Mlle Launay s'était redressée. Fin soudaine des vacances. Retour au métier. Quelqu'un se prétend mon compatriote, je lui dois toute mon attention. Même au cœur de la brousse.

— Je vous écoute.

— Oh merci, madame, allez-y, questionnez.

— Vous avez de la chance. J'ai justement une sœur qui travaille rue de Paris. Où se trouve le stade nautique Maurice-Thorez ?

— Rue Edouard-Vaillant.

— Et le lycée Jean-Jaurès ?

— Derrière la mairie, rue de Romainville.

— Très bien, très bien, je vous crois ; maintenant, reprenez votre calme, inspirez fort, expliquez-moi. Tout va s'arranger.

— Là-bas, j'ai fait une bêtise, madame, plusieurs bêtises. Quelques vols. Une violence. Mon père n'en pouvait plus. Il m'a envoyé ici. Qu'est-ce que je peux faire ici, madame ? Je ne suis pas africain, madame, je suis né à Montreuil, je suis français comme vous, madame, coin des rues Pierre-Brossolette et Suzanne-Martorel, garanti.

— Je t'ai déjà dit que je te crois.

— Attention !

L'ombre plongea sous la porte qui faisait office de table. Des ancêtres passaient, tout sourire, nos copains millionnaires.

— Tout se passe bien, madame ? Personne ne vous importune ? Que le soir vous soit doux !

Le morceau d'ombre réapparut.

— Ils sont partis ?

— Tu peux revenir. Mais de quoi as-tu peur ? Si tu dis vrai, on va arranger ça. Tu as des papiers ?

— Madame, vous ne comprenez rien, sauf votre respect. Trop naïve, vous êtes. Disparu, le passeport, dès l'aéroport de Bamako, tendu au policier, jamais rendu, déjà vendu une fois, deux fois, la moitié pour mon père, tout bénéfice puisqu'en plus il est débarrassé de moi. Madame, s'il te plaît, qu'est-ce que tu peux faire ?

Florence État Civil s'était levée. Sans doute pour mieux parvenir à avaler le chapelet d'horreurs qu'elle venait d'apprendre. L'indignation la faisait bredouiller.

— Vous vous rendez compte, enfermer un enfant au milieu du désert ! Et pis encore, lui arracher son identité !

Cette dernière agression surtout, comme on s'en doute, lui semblait impardonnable. Dans sa fureur, elle avait élevé la voix. Erreur funeste ! Les ancêtres se retournèrent, revinrent à vive allure. Ils ricanaient.

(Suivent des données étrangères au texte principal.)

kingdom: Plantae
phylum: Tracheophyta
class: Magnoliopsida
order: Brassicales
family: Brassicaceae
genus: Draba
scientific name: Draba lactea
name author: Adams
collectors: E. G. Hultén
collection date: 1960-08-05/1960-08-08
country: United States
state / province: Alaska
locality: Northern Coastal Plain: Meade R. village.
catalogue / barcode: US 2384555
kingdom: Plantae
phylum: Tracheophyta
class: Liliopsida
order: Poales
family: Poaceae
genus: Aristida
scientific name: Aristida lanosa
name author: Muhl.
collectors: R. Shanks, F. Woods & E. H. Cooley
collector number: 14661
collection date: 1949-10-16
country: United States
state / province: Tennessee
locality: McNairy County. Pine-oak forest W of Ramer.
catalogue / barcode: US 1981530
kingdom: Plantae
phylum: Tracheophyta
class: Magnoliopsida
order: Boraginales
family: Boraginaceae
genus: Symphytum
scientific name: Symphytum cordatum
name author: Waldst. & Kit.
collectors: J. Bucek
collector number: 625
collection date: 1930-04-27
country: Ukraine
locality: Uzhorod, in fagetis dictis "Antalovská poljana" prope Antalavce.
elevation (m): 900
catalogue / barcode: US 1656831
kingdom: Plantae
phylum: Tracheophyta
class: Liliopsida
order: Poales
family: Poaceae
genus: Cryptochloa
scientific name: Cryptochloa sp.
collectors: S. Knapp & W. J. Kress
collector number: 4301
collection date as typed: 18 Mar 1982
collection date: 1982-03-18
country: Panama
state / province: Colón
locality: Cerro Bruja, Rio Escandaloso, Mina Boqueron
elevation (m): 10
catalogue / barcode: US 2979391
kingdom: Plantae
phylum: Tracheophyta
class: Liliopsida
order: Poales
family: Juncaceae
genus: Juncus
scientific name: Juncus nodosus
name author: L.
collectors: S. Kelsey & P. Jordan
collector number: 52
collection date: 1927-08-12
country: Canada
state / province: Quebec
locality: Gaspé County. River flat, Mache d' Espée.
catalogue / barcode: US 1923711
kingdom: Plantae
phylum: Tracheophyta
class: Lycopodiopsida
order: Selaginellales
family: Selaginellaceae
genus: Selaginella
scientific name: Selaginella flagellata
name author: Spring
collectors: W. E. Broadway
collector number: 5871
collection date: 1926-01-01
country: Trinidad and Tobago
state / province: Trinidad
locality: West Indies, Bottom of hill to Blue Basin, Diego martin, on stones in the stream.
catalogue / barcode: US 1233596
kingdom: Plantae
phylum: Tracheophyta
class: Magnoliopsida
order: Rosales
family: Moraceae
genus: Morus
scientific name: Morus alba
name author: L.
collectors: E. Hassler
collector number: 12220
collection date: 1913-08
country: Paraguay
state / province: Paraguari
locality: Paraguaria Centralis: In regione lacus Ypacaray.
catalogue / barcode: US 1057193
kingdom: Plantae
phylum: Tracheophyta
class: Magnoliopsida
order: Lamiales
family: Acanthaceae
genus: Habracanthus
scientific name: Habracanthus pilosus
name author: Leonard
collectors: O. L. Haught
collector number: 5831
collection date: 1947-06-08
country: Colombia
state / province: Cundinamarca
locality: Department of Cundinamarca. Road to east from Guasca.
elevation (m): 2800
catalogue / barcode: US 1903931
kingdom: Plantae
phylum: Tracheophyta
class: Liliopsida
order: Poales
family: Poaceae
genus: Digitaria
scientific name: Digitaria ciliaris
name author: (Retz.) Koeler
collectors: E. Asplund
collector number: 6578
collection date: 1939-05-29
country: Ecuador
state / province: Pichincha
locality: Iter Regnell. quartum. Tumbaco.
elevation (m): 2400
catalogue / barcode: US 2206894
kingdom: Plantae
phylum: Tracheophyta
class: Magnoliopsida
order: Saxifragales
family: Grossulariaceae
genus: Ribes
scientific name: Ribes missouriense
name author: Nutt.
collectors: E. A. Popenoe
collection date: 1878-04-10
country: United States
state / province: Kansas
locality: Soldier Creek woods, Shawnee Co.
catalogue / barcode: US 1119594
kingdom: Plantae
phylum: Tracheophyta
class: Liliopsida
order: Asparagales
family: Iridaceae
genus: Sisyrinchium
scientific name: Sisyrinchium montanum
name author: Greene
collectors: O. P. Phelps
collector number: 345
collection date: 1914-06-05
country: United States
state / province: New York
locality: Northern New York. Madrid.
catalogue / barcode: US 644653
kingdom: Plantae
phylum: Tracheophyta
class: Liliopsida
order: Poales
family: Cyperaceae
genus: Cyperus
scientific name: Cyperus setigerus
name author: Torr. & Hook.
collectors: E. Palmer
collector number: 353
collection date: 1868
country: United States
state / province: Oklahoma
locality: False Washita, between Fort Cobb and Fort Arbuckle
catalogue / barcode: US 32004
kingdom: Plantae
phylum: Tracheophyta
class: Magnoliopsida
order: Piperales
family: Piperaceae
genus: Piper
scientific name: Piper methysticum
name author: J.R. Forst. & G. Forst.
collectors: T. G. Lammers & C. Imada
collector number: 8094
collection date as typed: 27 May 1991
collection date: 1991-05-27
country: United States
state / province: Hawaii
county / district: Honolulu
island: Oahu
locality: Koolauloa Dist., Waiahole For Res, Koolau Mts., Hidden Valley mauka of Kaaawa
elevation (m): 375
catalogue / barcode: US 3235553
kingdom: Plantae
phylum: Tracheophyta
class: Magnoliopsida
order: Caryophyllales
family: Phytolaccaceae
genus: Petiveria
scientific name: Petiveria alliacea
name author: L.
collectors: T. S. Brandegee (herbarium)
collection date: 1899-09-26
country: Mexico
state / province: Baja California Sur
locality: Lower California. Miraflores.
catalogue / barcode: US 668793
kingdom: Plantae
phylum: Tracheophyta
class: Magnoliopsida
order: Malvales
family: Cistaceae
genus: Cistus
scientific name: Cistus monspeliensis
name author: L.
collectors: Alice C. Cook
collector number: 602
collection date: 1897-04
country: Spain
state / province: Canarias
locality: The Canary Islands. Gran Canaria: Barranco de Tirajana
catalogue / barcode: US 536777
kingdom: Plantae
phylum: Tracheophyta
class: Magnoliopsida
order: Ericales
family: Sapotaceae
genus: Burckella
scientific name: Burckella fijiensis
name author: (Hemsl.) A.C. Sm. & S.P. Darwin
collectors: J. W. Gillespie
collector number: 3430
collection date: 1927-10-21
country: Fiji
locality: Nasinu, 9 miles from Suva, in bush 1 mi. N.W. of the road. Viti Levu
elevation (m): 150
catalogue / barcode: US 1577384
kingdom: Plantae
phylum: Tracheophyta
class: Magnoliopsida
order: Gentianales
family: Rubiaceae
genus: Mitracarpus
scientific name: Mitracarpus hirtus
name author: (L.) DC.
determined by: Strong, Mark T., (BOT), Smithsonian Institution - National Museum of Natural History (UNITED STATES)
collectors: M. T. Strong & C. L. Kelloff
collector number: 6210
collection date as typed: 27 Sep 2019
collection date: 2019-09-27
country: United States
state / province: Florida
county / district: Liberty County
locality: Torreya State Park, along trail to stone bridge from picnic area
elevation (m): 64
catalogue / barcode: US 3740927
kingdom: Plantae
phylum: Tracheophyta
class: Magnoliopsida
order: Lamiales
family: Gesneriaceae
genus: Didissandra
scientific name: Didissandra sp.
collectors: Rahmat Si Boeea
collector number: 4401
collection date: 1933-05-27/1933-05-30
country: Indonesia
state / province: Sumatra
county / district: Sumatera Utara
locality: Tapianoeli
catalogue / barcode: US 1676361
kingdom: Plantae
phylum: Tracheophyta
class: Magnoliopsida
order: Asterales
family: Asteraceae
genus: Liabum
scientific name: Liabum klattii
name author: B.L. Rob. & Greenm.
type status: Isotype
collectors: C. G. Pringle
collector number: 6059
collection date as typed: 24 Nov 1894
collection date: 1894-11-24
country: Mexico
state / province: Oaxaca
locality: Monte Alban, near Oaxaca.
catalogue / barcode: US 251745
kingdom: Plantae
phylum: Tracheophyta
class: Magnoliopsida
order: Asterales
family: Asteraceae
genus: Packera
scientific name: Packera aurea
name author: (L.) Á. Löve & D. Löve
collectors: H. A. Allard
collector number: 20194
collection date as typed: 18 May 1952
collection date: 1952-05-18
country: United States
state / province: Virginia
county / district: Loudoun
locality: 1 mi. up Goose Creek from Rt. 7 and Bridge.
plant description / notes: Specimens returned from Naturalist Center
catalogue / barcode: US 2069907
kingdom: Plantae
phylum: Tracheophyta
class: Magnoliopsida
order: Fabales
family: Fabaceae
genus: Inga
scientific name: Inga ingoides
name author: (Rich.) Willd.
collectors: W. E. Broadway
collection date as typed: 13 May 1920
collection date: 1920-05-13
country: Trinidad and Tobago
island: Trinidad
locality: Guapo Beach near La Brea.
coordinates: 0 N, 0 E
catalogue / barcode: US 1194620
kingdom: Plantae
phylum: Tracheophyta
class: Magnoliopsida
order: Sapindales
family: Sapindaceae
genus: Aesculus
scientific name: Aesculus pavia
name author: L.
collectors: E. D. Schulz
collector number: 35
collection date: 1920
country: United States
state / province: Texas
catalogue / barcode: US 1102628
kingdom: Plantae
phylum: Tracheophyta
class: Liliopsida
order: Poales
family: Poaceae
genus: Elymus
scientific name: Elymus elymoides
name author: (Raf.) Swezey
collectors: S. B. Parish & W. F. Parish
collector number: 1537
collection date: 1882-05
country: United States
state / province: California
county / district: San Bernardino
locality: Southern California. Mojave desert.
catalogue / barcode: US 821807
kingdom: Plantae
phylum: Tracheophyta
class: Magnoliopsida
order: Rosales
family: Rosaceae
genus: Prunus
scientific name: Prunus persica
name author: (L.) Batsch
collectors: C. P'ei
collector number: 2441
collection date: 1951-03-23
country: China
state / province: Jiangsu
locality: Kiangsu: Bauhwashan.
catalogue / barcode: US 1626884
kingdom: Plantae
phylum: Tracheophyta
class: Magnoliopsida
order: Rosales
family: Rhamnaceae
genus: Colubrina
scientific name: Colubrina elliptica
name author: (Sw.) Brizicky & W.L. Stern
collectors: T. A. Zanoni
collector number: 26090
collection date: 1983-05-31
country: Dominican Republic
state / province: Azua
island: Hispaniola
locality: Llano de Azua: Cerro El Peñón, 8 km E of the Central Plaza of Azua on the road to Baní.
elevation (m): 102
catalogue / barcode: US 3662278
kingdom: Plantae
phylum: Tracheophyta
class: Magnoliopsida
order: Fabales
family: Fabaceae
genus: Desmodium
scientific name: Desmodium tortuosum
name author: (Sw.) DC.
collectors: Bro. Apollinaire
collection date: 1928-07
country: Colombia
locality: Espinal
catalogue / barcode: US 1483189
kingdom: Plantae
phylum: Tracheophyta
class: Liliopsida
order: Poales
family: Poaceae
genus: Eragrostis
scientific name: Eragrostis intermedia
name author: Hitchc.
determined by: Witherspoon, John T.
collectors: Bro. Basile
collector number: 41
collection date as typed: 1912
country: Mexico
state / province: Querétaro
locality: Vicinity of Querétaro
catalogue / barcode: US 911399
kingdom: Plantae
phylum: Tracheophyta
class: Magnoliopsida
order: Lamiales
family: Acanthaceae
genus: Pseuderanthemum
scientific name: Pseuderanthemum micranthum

— Vous voyez bien, madame, que vous étiez dérangée.

Le jeune Sakho avait déjà disparu, dissous dans la nuit.

— Ne vous inquiétez pas. On le retrouvera, votre malfaiteur. Où pourrait-il aller ?

Mon amie ne se contenait plus. Elle menaçait d'en appeler au monde entier, à son ambassadeur, au ministre de la Justice, au président Konaré, à Paris, à l'ONU, aux Droits de l'homme… Elle gravissait un à un tous les échelons hiérarchiques de la morale humaine.

Les millionnaires s'amusaient de plus en plus franchement.

— Madame le Consul a sans doute oublié…

— Et quoi de plus normal, elle a tant à penser…

— Que notre Mali a bel et bien acquis son indépendance.

Mlle État Civil trépignait :

— Ce jeune est français. J'exige, vous m'entendez, j'exige que vous le libériez !

— Qu'en savez-vous? Vous avez vu ses papiers? Rien ne fleurit mieux sur le sable que le mensonge. Bon séjour, madame le Consul, et, s'il revient, lui ou l'un de ses semblables, n'hésitez pas à nous appeler.

Ils repartirent dignement vers leurs maisons à étage, leurs demeures de millionnaires. Mlle État Civil leur aurait sûrement couru après si je ne l'avais retenue.

— Comme vous êtes déroutants, vous, les Français ! Vous vous plaignez de l'insécurité causée par les immigrés. Et quand nous prenons des mesures, vous gémissez encore !

Mme Bâ passa la moitié de la nuit à calmer son amie. Par des arguments de bon sens : tout exil est une cruauté, mademoiselle, la pire des déchirures intimes. Et il est dans la nature de la cruauté de ne pouvoir engendrer que des cruautés. Malgré toute votre bonne volonté, il ne vous sera pas possible de casser cet enchaînement néfaste.

— Faites-moi confiance. Cette affaire ne va pas en rester là. On ne traite pas comme ça les êtres humains !

— Je vous fais confiance, mademoiselle. Mais je fais encore plus confiance aux forces qui nous dépassent.

Le lendemain, elle était partie. Sans me saluer. La journée commençait mal : Mme Bâ venait de perdre sa seule alliée au consulat de France.